Yeah, Honda didn't innovate anything here, *but* it looks like they did re-invent the idea of seating 3 people in the front row of a car, a la the 'bench seat,' which hasn't really been done effectively or affordably in recent years in a car. The '95 Toyota Avalon had a bench, newer Avalons don't and Avalons aren't really priced for most buyers, they're also not the greatest looking --- this Honda looks like it will appeal to many more people because of it's price and styling which, while not trend setting, uses popular/contemporary styling.

The major exception here is that Honda is providing each person in the front row with a comfortable and secure bucket seat (as opposed to the middle passenger sliding from side to side on a bench seat).
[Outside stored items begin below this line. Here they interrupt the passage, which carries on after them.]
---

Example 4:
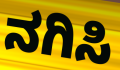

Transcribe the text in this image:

ನಗಿಸಿ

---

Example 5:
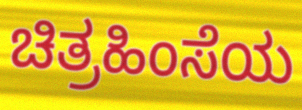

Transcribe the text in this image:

ಚಿತ್ರಹಿಂಸೆಯ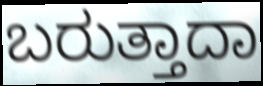
ಬರುತ್ತಾದಾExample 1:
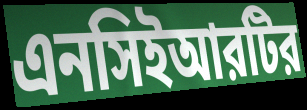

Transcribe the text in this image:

এনসিইআরটির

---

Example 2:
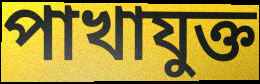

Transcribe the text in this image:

পাখাযুক্ত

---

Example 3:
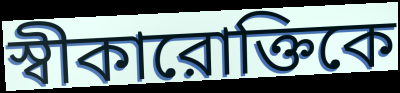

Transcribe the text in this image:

স্বীকারোক্তিকে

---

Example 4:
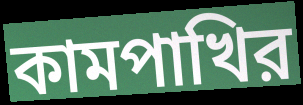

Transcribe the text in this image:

কামপাখির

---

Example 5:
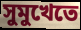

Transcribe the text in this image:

সুমুখেতে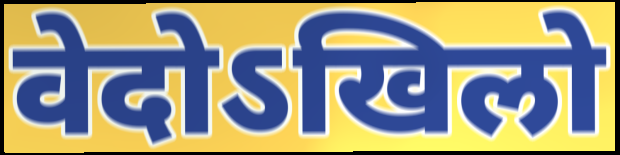
वेदोऽखिलो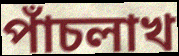
পাঁচলাখ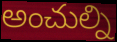
అంచుల్ని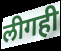
लीगहीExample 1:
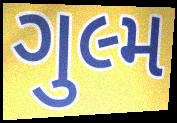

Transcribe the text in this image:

ગુલ્મ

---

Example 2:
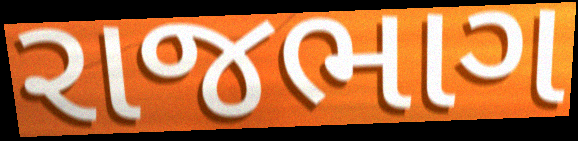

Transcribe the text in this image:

રાજભાગ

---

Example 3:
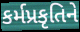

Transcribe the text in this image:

કર્મપ્રકૃતિને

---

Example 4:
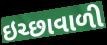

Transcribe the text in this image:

ઇચ્છાવાળી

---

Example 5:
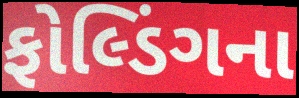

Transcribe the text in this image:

ફોલ્ડિંગના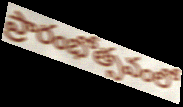
ప్రారంభోత్సవంలో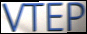
VTEPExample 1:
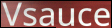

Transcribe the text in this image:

Vsauce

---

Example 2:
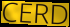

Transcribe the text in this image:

CERD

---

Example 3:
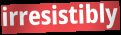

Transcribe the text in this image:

irresistibly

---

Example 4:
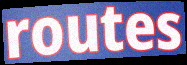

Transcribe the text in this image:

routes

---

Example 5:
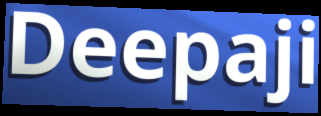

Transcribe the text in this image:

Deepaji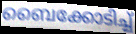
ബൈക്കോടിച്ച്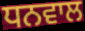
ਧਨਵਾਲ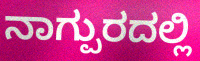
ನಾಗ್ಪುರದಲ್ಲಿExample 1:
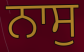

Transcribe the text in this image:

ਨਾਸੁ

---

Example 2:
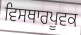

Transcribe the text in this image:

ਵਿਸਥਾਰਪੂਵਕ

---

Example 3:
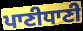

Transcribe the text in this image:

ਪਾਣੀਧਾਣੀ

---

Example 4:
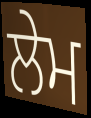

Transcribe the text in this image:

ਲੇਮ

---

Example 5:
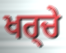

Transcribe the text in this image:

ਖਰ੍ਚੇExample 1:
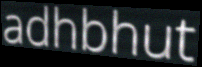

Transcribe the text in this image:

adhbhut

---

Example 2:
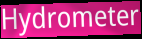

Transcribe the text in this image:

Hydrometer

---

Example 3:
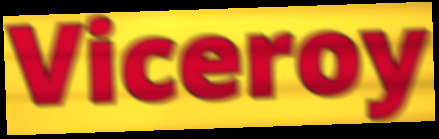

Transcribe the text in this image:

Viceroy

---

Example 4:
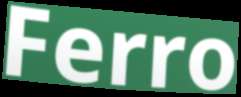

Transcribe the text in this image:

Ferro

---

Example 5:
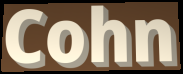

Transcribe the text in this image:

Cohn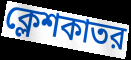
ক্লেশকাতর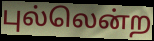
புல்லென்ற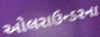
ઓલરાઉન્ડરનાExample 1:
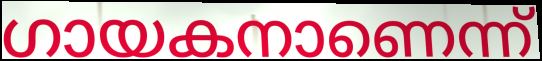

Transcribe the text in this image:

ഗായകനാണെന്ന്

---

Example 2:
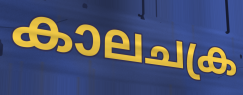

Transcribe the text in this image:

കാലചക്ര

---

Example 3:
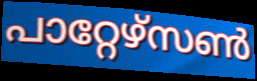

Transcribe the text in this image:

പാറ്റേഴ്സൺ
It's an intelligent use of space by Honda that's for sure.


----------



## SkyHook (Jan 23, 2001)

.


----------



## The Doug (Jun 14, 2003)

I dunno. It definitely has a certain _niftiness_ to it. But personally I don't see any remarkable benefit in having three bucket seats in front. Looks like the middle one would be a bit hard to get in & out of. And to speak heretically, the 3/4 view from the rear is somewhat reminiscent of the Pontiac Aztek e.g. somewhat hulking and ungainly. It'll probably look nicer in person though.


----------



## Lawrence (Mar 11, 2003)

Everytime a six seater car comes to the market...
We get yet another car that makes it to the most stolen car hotlist.

I wonder why?
(Rhetorical question)

Dave


----------



## hmto (Jul 4, 2003)

Innovation in cars is lost by most North Americans. Cheap gas continually allows us to want bigger cars not to mention our ever increasing girth. Call Honda bland, boring, what have you but they are the leaders in innovation in packaging, and technologies. Presently looking forward to the possibility of buying the Accord hybrid.


----------



## The Doug (Jun 14, 2003)

One good thing about the three seats in front is that, should you and your significant other temporarily be on each others' _insignificant_ list, the middle seat will serve as The Neutral Zone.  
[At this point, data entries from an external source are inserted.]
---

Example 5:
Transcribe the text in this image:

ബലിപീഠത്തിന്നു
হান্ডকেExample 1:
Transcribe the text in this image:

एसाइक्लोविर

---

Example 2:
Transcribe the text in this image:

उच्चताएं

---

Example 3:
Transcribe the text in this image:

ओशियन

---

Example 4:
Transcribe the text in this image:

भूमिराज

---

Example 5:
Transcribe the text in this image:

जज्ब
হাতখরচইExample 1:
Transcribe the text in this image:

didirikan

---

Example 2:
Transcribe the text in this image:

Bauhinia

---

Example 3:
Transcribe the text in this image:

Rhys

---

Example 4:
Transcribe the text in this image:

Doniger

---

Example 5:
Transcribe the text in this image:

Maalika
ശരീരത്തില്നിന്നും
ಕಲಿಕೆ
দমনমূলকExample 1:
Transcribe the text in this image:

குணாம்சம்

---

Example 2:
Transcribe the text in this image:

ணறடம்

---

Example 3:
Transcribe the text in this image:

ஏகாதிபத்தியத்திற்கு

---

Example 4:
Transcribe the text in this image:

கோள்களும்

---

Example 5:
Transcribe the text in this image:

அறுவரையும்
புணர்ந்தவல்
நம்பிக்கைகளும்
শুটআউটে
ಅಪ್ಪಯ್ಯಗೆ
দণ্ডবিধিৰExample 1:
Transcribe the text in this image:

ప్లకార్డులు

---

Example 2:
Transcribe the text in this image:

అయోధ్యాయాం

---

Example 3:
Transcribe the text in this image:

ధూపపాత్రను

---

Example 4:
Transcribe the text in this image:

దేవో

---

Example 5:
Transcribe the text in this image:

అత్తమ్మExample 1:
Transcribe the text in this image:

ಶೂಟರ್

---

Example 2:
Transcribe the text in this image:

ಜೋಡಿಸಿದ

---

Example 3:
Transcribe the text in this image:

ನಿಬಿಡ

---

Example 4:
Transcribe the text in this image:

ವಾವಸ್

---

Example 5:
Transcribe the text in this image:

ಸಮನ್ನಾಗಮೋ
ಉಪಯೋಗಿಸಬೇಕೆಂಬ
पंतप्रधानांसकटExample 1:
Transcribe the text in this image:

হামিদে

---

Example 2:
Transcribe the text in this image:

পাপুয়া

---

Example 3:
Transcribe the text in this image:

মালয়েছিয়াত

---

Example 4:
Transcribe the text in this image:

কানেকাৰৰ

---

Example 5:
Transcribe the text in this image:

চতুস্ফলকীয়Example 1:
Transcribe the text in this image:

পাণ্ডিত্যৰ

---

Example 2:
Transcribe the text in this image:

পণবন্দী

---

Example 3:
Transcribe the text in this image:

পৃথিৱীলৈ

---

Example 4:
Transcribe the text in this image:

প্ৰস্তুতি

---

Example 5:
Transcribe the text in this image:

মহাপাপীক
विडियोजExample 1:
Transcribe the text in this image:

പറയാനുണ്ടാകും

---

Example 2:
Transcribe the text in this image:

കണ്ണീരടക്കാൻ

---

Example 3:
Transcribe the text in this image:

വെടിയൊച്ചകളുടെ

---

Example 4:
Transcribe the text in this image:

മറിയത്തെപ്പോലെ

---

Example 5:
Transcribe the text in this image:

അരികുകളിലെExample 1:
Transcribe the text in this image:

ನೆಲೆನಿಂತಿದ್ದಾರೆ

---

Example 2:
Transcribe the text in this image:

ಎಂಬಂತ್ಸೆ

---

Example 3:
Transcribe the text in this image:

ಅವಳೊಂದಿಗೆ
Anyway, whenever this vehicle hits our market I bet that, like most vehicles on the road today, you'll rarely see more than the driver and perhaps one other passenger on board whether it's rush hour or not.


----------



## K_OS (Dec 13, 2002)

The Doug said:


> One good thing about the three seats in front is that, should you and your significant other temporarily be on each others' _insignificant_ list, the middle seat will serve as The Neutral Zone.


There's a great reason for getting one 

She invades your space and you move back,
She assimilates your room and you move back,
the line must be drawn here and no further!!!! 

Laterz


----------



## nxnw (Dec 22, 2002)

K_OS said:


> And where are they all now? rusting away like the POS's they are, by the looks of these new Honda's they are small and economical something that to this day still escapes the domestic manufacturers.
> 
> Laterz


 I thought innovative meant a new idea, as opposed to an old idea now adopted by Honda. I'll have to get a new dictionary.


----------